Irvine, Calif. — The Gateway retail segment, which include the company’s international sales, posted revenue of $767 million in the first quarter, up 61 percent year-on-year, but down 3 percent in sequential quarters.
Gateway shipped 1.2 million PC units in the first quarter, ended March 31, a 62 percent year-over-year jump and a 3 percent sequential quarter increase.
The 3 percent drop in sequential revenue reflects lower average unit prices that were mitigated by strong market share gains, said the company. The year-on-year revenue increase reflects strong market-share gains at U.S. retail, including growth in Gateway’s international business.
Gateway said its products and eMachines products now are sold in more than 7,000 retail locations in North America and more than 2,500 retail stores internationally.
Total non-PC revenue — which includes sales of stand-alone monitors, software, peripherals, accessories and services — rose 21 percent year-over-year, but slipped 15 percent in sequential quarters. These figures exclude consumer electronics, said Gateway. The year-in-year increase reflects strong sales of stand-alone monitors, particularly those sold at retail.

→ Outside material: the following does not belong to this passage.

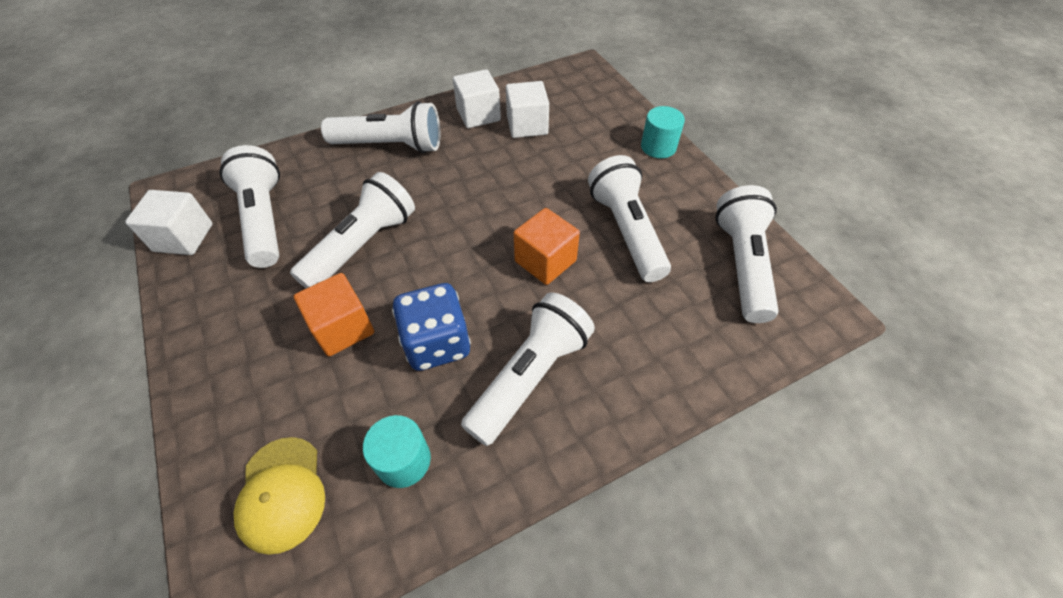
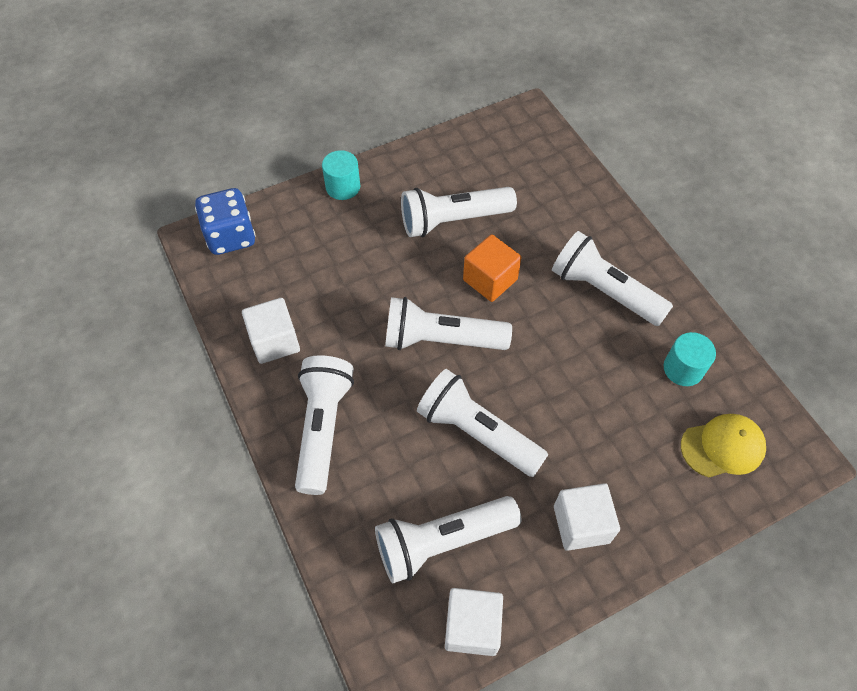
camera: 90 degrees left, 5 degrees up
orange cube [294,273,374,356] -> none
blue dice [392,283,471,371] -> blue dice moved to [195,188,256,255]
white cube [506,81,549,138] -> white cube moved to [554,483,620,551]
white flashlight [715,185,778,323] -> white flashlight moved to [385,297,512,350]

Non-PC sales, excluding CE, represented 17 percent of total revenue in the first quarter, which compares with 19 percent in the fourth quarter and 18 percent in the same three months last year.
Gross margin from non-PC products and services, excluding CE, was off 12 percent sequentially and down 8 percent form a year ago.
The direct sales segment accounted for $109 million in revenue in the fourth quarter, moving 98,000 PC units. Revenue was down 6 percent sequentially and 27 percent year-over-year. PC units were flat sequentially and dropped 23 percent year-on-year.
Consolidated Gateway revenue increased 29 percent in the first quarter, hitting $1.08 billion, up from $837.8 million in the year-ago three months, but down from the $1.12 billion reported in the fourth quarter.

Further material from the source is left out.